PIPELINE_VALUES = {"wes", "wgs", "mit", "mypipe"}

_ALLOWED_COMBOS = {
"gatk-4.6": {
"wes": ["single", "cohort"],
"wgs": ["single", "cohort"],
"mypipe": ["single"],
},
}

If you are only adding a missing mode or script for an existing pipeline and version, the registry entry may be enough.

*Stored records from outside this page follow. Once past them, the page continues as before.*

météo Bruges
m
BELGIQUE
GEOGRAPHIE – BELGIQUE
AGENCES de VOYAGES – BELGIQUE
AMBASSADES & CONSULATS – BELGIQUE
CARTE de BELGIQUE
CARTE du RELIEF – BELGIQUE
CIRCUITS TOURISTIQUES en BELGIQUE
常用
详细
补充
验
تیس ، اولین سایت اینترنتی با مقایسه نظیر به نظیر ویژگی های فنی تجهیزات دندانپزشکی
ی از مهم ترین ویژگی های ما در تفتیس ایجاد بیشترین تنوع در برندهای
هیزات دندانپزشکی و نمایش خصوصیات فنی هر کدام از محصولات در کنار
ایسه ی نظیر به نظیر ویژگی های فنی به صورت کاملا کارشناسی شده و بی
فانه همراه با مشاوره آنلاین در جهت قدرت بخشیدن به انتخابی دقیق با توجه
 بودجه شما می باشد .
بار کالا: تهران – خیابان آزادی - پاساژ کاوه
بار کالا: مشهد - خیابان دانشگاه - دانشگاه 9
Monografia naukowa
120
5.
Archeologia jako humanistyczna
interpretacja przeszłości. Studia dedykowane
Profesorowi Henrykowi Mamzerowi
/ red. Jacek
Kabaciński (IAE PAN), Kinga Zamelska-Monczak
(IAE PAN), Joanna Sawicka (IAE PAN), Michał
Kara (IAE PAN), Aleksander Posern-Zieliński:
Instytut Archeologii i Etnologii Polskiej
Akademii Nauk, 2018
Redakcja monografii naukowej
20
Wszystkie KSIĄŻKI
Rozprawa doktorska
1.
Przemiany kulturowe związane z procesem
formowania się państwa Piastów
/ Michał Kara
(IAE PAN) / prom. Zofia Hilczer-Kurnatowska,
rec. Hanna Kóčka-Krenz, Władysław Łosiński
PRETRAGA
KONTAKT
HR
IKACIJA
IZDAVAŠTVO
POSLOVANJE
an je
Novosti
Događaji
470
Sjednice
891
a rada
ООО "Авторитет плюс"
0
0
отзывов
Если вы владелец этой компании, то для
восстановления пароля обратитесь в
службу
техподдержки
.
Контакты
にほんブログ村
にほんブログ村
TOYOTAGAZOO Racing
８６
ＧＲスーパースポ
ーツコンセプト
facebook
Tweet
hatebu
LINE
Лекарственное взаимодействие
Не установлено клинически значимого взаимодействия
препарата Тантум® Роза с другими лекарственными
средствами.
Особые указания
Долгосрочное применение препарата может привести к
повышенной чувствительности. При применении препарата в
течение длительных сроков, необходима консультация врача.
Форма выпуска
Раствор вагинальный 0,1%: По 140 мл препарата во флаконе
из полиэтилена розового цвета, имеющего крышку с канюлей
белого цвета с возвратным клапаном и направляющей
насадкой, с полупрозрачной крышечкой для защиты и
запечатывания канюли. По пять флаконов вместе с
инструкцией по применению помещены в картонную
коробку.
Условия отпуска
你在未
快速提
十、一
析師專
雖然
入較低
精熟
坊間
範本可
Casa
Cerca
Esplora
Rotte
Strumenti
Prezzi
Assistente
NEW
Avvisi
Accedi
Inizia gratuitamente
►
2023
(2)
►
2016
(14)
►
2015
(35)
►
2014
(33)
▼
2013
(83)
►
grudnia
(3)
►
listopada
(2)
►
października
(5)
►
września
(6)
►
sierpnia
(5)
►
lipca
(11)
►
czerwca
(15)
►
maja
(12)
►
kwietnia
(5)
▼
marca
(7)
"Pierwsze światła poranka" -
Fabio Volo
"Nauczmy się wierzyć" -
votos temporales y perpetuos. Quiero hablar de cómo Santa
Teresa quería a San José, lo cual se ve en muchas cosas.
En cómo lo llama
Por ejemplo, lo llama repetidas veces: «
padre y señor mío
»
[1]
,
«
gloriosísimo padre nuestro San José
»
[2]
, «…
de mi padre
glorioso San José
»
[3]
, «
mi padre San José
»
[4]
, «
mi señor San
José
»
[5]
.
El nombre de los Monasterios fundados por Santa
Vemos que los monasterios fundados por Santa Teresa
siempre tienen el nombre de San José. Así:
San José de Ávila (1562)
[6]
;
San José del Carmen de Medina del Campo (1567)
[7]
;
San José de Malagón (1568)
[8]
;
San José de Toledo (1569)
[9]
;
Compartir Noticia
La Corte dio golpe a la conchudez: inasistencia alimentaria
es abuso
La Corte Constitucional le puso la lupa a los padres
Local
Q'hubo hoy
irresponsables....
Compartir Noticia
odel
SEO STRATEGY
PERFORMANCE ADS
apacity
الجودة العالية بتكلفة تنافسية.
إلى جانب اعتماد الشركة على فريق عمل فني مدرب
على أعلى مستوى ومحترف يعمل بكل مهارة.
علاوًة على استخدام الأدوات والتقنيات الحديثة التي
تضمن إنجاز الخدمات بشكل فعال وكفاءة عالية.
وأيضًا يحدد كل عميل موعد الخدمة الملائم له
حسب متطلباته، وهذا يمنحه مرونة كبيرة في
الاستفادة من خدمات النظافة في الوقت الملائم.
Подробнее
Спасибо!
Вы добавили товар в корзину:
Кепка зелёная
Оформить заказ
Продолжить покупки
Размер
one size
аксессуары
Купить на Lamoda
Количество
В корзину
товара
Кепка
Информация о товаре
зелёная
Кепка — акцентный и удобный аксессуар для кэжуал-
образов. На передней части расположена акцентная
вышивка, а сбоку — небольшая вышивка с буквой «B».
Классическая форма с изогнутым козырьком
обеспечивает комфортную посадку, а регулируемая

4. Add a User-Facing YAML Example

Create a minimal parameters file that exercises the new workflow:

mode: single
pipeline: mypipe
workflow_engine: bash
gatk_version: gatk-4.6
input_dir: SAMPLE01
genome: b37

Run it:

bin/cbicall run -p mypipe.yaml -t 4

CBIcall should create a run directory similar to:

SAMPLE01/cbicall_bash_mypipe_single_b37_gatk-4.6_<run-id>/

5. Validate the Addition

Check the pipeline at three levels.

LevelWhat to verify
RegistryThe workflow appears under the correct engine/version/pipeline/mode.
Resource catalogCompatible bundle entries point to real registry workflow keys.
FilesReferenced scripts exist; Bash scripts are executable.
RuntimeCBIcall creates a run directory, writes log.json, and produces expected outputs.

Good first checks:

bin/cbicall validate-registry
bin/cbicall validate-resources
bin/cbicall validate-param -p mypipe.yaml
bin/cbicall run -p mypipe.yaml -t 2

Then inspect:

<run-dir>/log.json
<run-dir>/logs/

When Python Changes Are Needed

Most workflow additions only need validation changes in config.py if the pipeline name is new. Broader Python changes are needed when the execution model changes.

ChangeLikely file
New YAML key or defaultsrc/cbicall/config.py
New value in the typed runtime modelsrc/cbicall/models.py
New registry resolution behaviorsrc/cbicall/workflow_registry.py
New execution enginesrc/cbicall/dnaseq.py
Different command-line launch behaviorsrc/cbicall/dnaseq.py
New engine

Adding an engine is different from adding a pipeline. Prefer adding a new runner class rather than expanding conditional logic inside an existing runner.

Contributor Checklist

  • Pick engine, version, pipeline name, and mode.
  • Inspect the closest existing workflow in workflows/{bash|snakemake}/{gatk-version}/.
  • Add workflow entrypoint scripts.
  • Make Bash scripts executable.
  • Register scripts in workflows/registry/workflows.yaml.
  • Update Python validation if the pipeline name or compatibility matrix changes.
  • Add a minimal YAML example.
  • Run CBIcall and inspect log.json, logs/, and expected outputs.
  • Add or update tests when validation or execution behavior changes.